---------- Teks Sumber ----------

Orang pertama yang mendiami kampung Boti adalah Sengantri. Beliau
merimba (membuka lahan) lalu membuat ladang dan menanam pohon-pohon kemudian
pindah ke tempat lain serta melakukan hal serupa. Beberapa barang-barang tua
peninggalan adat masih tersimpan di Rumah Pasah di kampung
Boti.[15]
Sumber kedua memberikan
informasi bahwa Dayak Jawatn berasal dari Kapuas Hulu. Dalam suatu perjalanan,
mereka tersesat karena menelusuri Sungai Menterap dan akhirnya memilih untuk
mendiami daerah aliran Sungai Menterap.[16] Panglima
yang memimpin mereka pada waktu itu adalah Manteare.[17] Maka
tidak heran kalau ada anggapan bahwa masyarakat Dayak Jawatn yang mendiami
daerah Sungai Menterap disebut Dayak Jawatn sesat (Dayak
Jawatn yang tersesat dari rombongannya).

---------- Kumpulan Data ----------

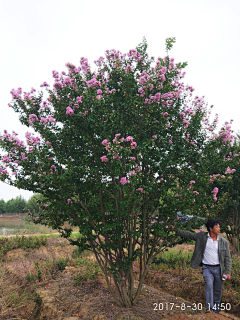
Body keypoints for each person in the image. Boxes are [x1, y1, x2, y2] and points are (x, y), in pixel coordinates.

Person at [171, 219, 231, 314]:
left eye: (219, 227)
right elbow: (189, 234)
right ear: (211, 229)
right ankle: (209, 309)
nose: (219, 229)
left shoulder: (223, 242)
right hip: (207, 268)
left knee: (218, 291)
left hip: (219, 269)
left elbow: (227, 258)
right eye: (217, 227)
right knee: (209, 285)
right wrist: (176, 230)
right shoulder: (201, 237)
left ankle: (215, 311)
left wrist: (227, 272)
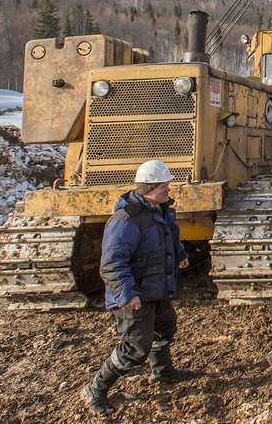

----------

Tugas yang Diberikan 1> Kembalikan salinan persis bagian teks sumber yang dimulai dari kata-kata "Orang pertama yang" dan berakhir setelah kata-kata "tersesat dari rombongannya).".
Tugas yang Diberikan 2>
Jawab pertanyaan berikut berdasarkan teks sumber.
(a) Siapa orang pertama yang mendiami kampung Boti?
(b) Menurut sumber kedua, dari mana Dayak Jawatn berasal?
(c) Siapa panglima yang memimpin Dayak Jawatn pada waktu itu?

Jawaban Latihan 1>
Orang pertama yang mendiami kampung Boti adalah Sengantri. Beliau
merimba (membuka lahan) lalu membuat ladang dan menanam pohon-pohon kemudian
pindah ke tempat lain serta melakukan hal serupa. Beberapa barang-barang tua
peninggalan adat masih tersimpan di Rumah Pasah di kampung
Boti.[15]
Sumber kedua memberikan
informasi bahwa Dayak Jawatn berasal dari Kapuas Hulu. Dalam suatu perjalanan,
mereka tersesat karena menelusuri Sungai Menterap dan akhirnya memilih untuk
mendiami daerah aliran Sungai Menterap.[16] Panglima
yang memimpin mereka pada waktu itu adalah Manteare.[17] Maka
tidak heran kalau ada anggapan bahwa masyarakat Dayak Jawatn yang mendiami
daerah Sungai Menterap disebut Dayak Jawatn sesat (Dayak
Jawatn yang tersesat dari rombongannya).

Jawaban Latihan 2>
(a) Sengantri.
(b) Kapuas Hulu.
(c) Manteare.